Schools, however, discourage kids from toting much of this electronic gear in their backpacks.
The official policy at Westover High School in Fayetteville, N.C., is that everything from tape players to electronic games–all “sound-producing instruments or equipment”–is forbidden on school grounds and even buses between 7 a.m. and 3:30 p.m.
That hasn’t stopped Micelli Bianchini from bringing his phone, which also holds his day planner, to school each day, and when he returns for senior year this fall he expects to be carrying an iPod, too. His friends are similarly equipped, he says.
“You can’t let teachers see you use these things. They don’t want you talking on your phone in the middle of class. Put it in your pocket and no one really bothers you,” Micelli says.
The 17-year-old, who is ranked third in his class, recently led a successful community service project to collect supplies for an orphanage in Guyana. Without his cell phone and the laptop computer his parents gave him as a gift, he says, the Westover Kindness Project South America might never have happened.
“The computer, the phone, the day planner–you can’t really communicate or coordinate without them,” Micelli explains.

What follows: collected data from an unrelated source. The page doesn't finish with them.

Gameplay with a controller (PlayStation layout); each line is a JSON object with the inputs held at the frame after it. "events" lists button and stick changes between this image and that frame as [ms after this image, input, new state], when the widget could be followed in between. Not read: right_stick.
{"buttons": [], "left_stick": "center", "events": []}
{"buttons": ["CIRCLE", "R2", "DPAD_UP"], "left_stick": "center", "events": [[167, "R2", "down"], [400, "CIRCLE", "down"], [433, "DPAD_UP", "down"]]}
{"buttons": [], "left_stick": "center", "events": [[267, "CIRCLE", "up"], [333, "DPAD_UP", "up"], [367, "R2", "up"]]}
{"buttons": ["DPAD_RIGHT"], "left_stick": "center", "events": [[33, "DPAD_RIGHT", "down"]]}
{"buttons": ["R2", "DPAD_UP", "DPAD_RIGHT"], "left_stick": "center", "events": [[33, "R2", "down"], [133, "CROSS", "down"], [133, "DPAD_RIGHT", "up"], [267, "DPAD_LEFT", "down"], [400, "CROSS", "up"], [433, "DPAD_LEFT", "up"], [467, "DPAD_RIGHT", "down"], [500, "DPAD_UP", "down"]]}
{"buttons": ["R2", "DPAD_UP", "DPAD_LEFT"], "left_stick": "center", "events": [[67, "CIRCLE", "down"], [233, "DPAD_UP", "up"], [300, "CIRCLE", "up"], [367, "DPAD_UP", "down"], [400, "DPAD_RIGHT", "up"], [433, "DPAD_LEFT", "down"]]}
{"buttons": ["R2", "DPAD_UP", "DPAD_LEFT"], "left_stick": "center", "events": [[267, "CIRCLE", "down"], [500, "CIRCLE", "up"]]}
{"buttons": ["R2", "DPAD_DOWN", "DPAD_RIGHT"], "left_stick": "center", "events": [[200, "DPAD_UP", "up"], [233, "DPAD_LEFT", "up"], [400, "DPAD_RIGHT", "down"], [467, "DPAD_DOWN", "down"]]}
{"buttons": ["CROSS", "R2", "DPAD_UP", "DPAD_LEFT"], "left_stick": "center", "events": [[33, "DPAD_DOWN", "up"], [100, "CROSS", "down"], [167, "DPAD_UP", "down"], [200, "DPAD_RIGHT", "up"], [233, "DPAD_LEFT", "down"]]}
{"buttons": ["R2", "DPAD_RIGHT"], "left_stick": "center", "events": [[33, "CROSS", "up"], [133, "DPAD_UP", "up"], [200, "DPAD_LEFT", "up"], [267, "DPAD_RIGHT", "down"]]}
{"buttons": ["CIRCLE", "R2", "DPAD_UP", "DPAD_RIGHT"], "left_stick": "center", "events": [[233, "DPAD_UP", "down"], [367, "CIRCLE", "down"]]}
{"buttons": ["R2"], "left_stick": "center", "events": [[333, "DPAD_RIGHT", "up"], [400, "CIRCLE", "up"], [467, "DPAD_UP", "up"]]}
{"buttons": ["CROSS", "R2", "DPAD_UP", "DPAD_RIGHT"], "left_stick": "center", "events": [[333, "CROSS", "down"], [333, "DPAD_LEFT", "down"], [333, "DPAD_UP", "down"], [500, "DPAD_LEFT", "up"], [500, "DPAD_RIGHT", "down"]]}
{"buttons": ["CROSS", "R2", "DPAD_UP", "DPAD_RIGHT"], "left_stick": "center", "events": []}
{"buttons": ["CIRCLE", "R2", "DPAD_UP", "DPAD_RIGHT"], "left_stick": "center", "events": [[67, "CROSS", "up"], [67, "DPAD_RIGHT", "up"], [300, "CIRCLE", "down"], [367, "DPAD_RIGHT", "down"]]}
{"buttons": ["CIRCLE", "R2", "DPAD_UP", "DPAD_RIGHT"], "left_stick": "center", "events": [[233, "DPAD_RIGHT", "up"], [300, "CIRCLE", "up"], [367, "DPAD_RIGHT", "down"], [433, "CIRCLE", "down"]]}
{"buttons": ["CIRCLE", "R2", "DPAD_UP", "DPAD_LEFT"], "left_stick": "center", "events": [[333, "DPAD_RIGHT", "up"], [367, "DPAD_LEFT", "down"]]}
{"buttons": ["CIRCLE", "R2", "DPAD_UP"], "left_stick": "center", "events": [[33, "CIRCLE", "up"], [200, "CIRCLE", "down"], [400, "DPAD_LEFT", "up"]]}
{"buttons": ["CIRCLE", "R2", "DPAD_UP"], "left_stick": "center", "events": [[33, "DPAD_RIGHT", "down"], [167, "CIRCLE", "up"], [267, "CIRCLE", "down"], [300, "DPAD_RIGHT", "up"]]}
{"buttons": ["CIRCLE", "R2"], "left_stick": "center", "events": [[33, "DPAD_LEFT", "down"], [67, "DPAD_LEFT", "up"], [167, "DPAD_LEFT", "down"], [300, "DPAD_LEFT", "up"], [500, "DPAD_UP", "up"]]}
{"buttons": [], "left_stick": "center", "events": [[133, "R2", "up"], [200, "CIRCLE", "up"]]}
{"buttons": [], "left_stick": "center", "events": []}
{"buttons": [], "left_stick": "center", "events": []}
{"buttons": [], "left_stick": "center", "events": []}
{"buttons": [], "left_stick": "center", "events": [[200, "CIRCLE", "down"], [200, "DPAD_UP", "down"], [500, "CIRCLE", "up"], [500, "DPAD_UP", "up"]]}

Ackley, the New Lebanon principal, says it’s a challenge to keep up with kids, who always seem to know about new tech toys before adults do. Just as she makes it a point to see teen-targeted movies, she finds out what’s coming next on the gadgetry scene.
Students at her school can bring in gadgets but must store them away and turn them off, except on bus rides and other outside trips. If students are caught with a banned item, they get a warning. The second time, the gear is likely confiscated for the day, and the third time, a parent has to pick it up.
So far, Ackley hasn’t had to deal with many cell phones because reception is poor in the school’s valley location. But a new cell tower is coming. There is no easy answer to whether phones should be allowed in school, she says, since students and parents can make a good case that, while certainly a distraction, the phones are needed for safety.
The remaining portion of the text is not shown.